By JOHN AGER, Consultant & Master Trainer, Kepner-Tregoe Inc.
This is part two of a two-part piece. Part one can be found here.
A good investigation leads to true cause. When people in your organization conduct investigations:
- How often do they get to true cause?
- How much time is spent gathering relevant data vs. documenting speculations?
- How well do their investigations explain the logic used to determine cause?
Problem analysis is finding the root cause of deviations, and investigating the cause or causes of failure. When something goes wrong, the question is, why? Problem analysis provides a powerful logic for understanding the root cause of performance deviations. Corrective action that drives business value rests upon a foundation comprised of an effective, systematic logic for finding root cause.
Approvals should be based on clear criteria and support the performance system. When people in your organization present investigations for approval:
- How many review cycles are required for approval?
- What information is provided to investigators to help them improve their investigations?
- How are people encouraged to complete thorough investigations?
Kepner-Tregoe’s approach to managing performance is based on the experiences of effective leaders who know that setting clear expectations for performance — and then helping employees achieve that performance — are the keys to sustaining a competitive advantage. The approach centers on a five-component model (situation, performer, response, consequences and feedback) that has been consistently re-validated since its inception and provides a practical, useful framework for understanding human performance.
A good CAPA is the best-balanced CAPA chosen to meet the detailed needs of the specific non-conformance. When people in your organization recommend CAPAs:
- How often do CAPAs provide actions to remove true cause?
- How often do CAPAs recommend actions to prevent re-occurrence?
- How often do the recommendations address any risk associated with the CAPA?

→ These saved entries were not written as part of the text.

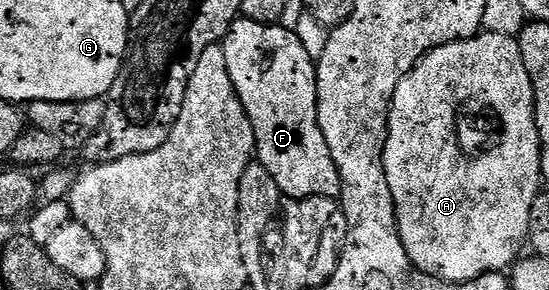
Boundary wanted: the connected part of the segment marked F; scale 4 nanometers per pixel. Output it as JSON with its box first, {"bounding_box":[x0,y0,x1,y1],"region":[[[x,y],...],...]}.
{"bounding_box":[222,17,342,200],"region":[[[237,17],[233,21],[232,27],[228,30],[228,36],[222,40],[222,46],[226,53],[226,69],[230,69],[230,77],[236,86],[238,97],[242,101],[242,105],[246,109],[246,113],[250,117],[250,121],[254,125],[254,133],[256,134],[256,155],[258,162],[266,165],[266,169],[270,169],[270,177],[274,177],[274,181],[278,181],[278,189],[281,196],[289,199],[309,199],[310,197],[326,197],[327,199],[339,200],[340,190],[342,189],[342,181],[338,173],[338,165],[334,165],[334,157],[330,153],[330,145],[326,145],[326,137],[320,128],[318,121],[318,101],[316,100],[316,63],[306,53],[306,49],[302,47],[302,41],[291,30],[288,31],[284,25],[273,25],[270,23],[255,23],[243,17]]]}

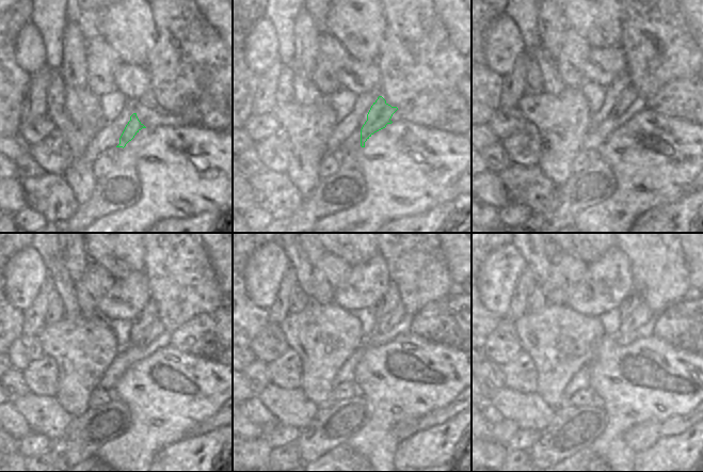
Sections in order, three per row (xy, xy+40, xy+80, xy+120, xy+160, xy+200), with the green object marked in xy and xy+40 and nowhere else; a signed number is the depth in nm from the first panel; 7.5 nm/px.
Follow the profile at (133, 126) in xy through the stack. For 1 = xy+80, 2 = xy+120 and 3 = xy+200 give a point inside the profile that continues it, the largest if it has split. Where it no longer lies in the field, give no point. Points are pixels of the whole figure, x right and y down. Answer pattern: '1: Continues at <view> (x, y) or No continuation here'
1: Continues at xy+80 (628, 103)
2: Continues at xy+120 (155, 336)
3: Continues at xy+200 (642, 314)

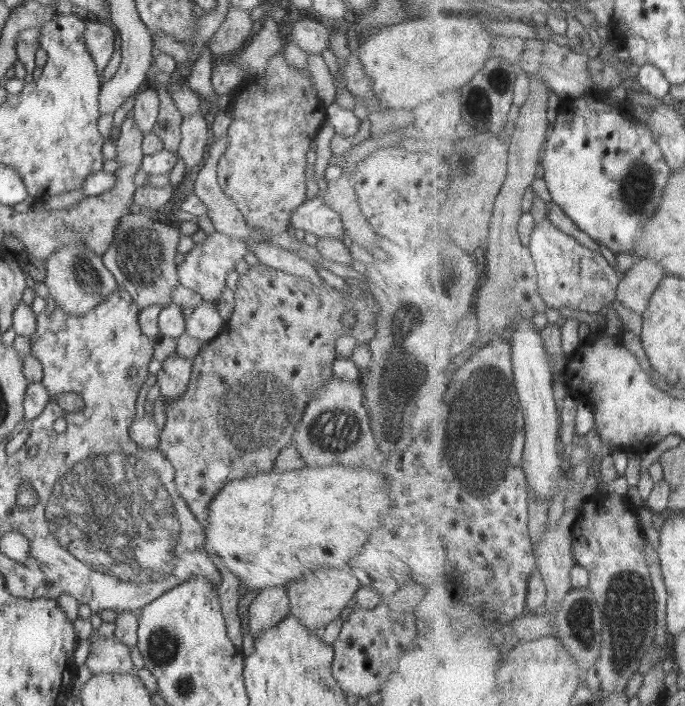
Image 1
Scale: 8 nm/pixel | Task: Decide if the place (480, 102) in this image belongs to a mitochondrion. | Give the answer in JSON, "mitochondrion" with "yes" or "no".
{"mitochondrion":"yes"}

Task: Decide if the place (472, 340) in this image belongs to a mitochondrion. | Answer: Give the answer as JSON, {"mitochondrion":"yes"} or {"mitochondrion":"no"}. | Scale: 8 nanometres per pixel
{"mitochondrion":"no"}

Decision analysis is selecting the best solution for the deviation by making choices between alternative corrective actions. It is also concerned with selecting the action that best meets agreed performance objectives, while managing the risks attendant to any change. Alternative actions may be known, or a new solution must sometimes be created. Senior management is often involved in sanctioning the actions that are adopted.

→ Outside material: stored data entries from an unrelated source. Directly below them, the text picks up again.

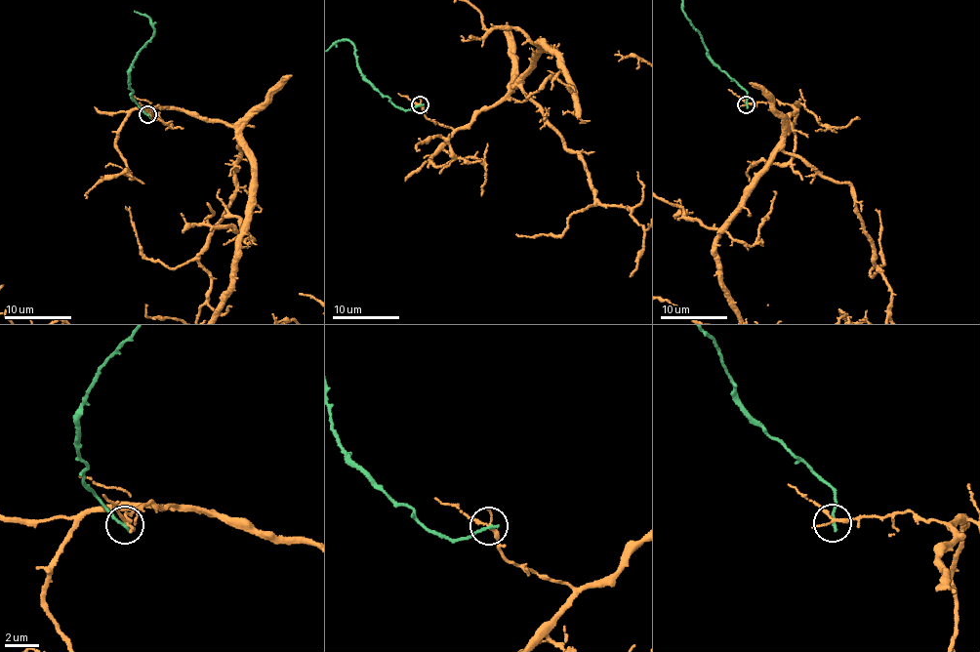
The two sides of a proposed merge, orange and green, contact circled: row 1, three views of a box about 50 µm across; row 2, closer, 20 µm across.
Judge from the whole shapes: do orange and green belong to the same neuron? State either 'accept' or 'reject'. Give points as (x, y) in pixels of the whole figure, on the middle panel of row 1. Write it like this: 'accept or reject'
reject

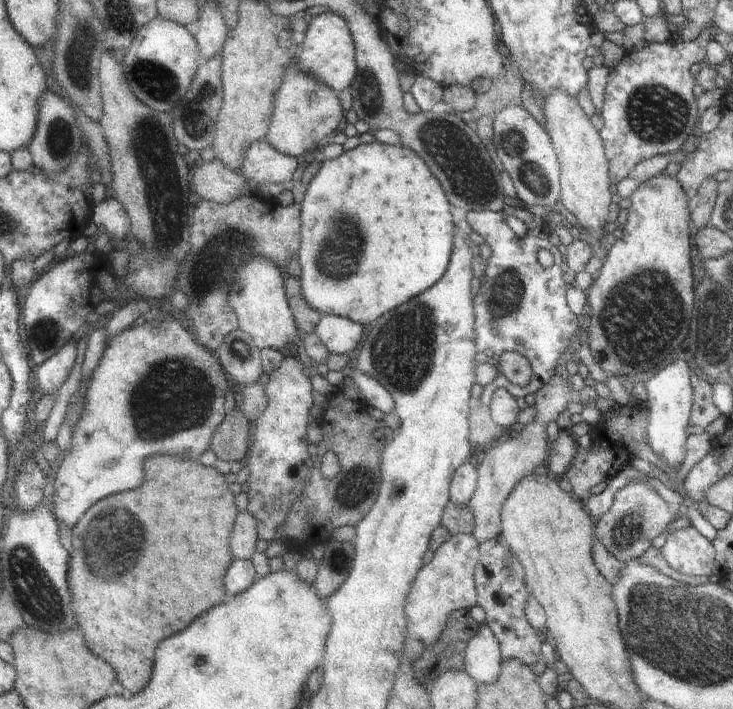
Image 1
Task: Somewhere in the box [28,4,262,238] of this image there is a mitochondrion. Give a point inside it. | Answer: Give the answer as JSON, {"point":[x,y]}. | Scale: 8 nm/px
{"point":[84,37]}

There are two important aspects to implementation: prioritization and scope management by the leadership team, and then effective implantation by the project team.
When people in your organization implement CAPAs:
- How well/often are CAPAs delivered on time, on cost and on performance?

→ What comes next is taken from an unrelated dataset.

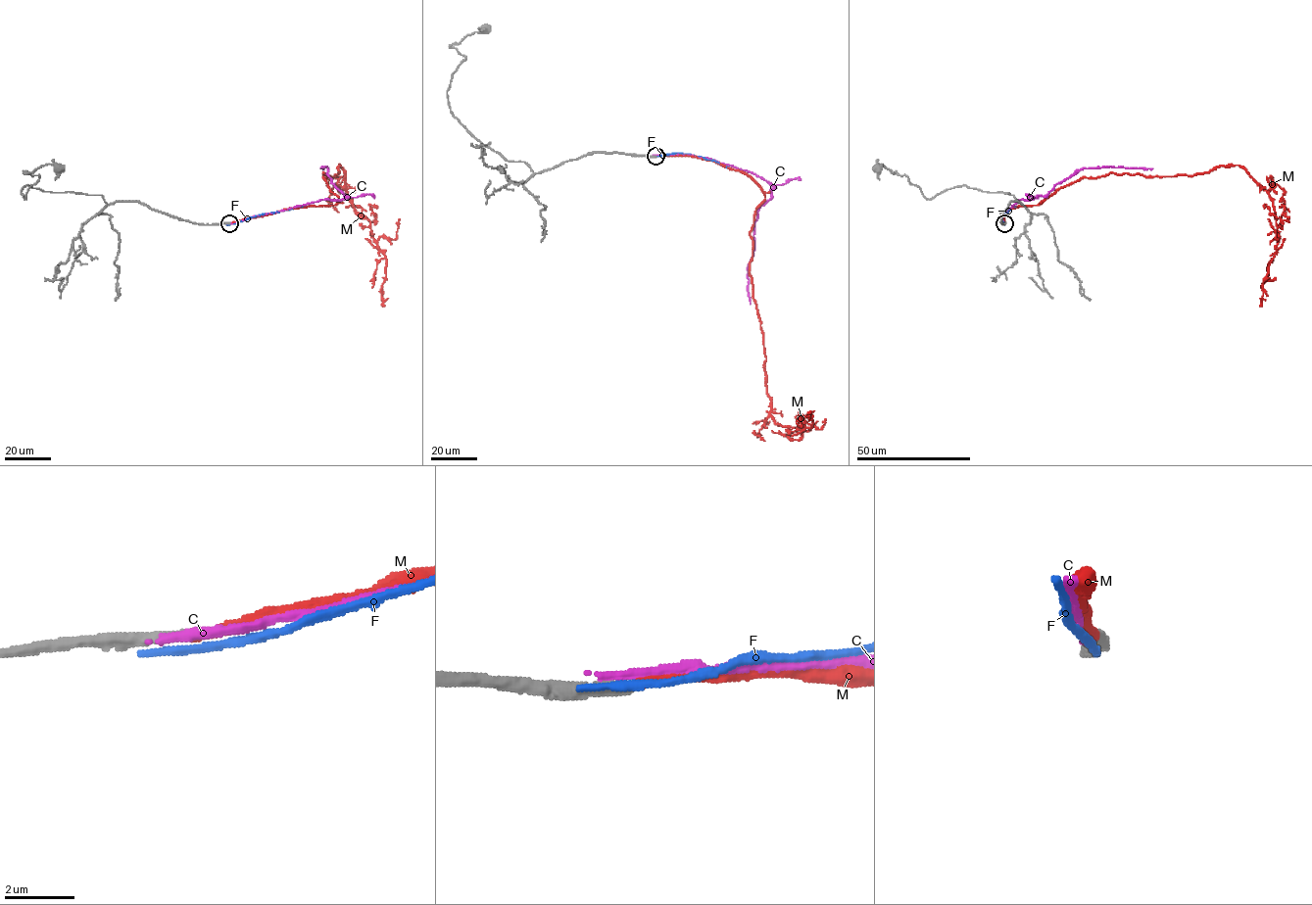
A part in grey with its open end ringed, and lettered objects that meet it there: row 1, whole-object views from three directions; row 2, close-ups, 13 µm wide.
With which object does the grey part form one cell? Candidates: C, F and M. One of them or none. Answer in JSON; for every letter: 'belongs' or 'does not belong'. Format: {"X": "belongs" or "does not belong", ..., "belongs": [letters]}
{"C": "does not belong", "F": "does not belong", "M": "belongs", "belongs": ["M"]}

- How often do CAPAs overlap?
- How often does scope change?
Project management utilizes resources wisely to implement value-added change. A good plan provides objectives that decision-makers can use to prioritize changes and identify overlapping changes.
Potential Problem Analysis is avoiding risks inherent in the solution and anticipating risks that may arise from implementing a corrective action and planning appropriate action before they become reality.
As with investigation approvals, CAPA approvals should be based on clear criteria and support the performance system. When investigations and CAPAs are closed:
- How well is efficacy confirmed?
- How well is ongoing monitoring established?
- How well are the efforts of team members appropriately acknowledged to encourage people to complete thorough investigations and implement appropriate CAPAs?
With acceptable standards in place, monitoring and reporting can compare planned performance with actual performance. Effective monitoring and reporting precisely specifies the nature of deviations, including their identity, location, timing and magnitude. In addition, information about distinctions between successful and unsuccessful production operations must be effectively documented. The critical objective is identifying, on a short interval basis, all meaningful deviations between planned and actual performance.